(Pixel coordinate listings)
((
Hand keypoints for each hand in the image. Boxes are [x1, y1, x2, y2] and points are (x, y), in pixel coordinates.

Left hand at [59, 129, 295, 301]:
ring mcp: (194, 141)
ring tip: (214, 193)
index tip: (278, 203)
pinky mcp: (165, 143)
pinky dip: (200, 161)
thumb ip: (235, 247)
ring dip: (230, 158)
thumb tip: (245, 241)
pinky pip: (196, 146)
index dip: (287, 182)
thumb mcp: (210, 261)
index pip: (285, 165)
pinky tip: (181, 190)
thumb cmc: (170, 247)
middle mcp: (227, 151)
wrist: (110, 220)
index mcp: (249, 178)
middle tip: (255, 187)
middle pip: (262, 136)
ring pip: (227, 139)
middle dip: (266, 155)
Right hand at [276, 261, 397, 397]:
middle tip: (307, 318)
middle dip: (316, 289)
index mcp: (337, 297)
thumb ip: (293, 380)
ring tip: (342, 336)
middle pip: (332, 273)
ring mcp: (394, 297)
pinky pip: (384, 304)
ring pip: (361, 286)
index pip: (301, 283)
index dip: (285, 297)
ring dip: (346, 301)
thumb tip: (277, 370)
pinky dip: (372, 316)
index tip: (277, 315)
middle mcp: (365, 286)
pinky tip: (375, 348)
))
■ TASK PROMPT
Report, from the entries above, each line where "hand" is found.

■ TASK ANSWER
Hand keypoints for each hand in the image. Boxes are [x1, y1, x2, y2] and points are (x, y), in pixel coordinates.
Left hand at [59, 129, 295, 301]:
Right hand at [276, 261, 397, 397]:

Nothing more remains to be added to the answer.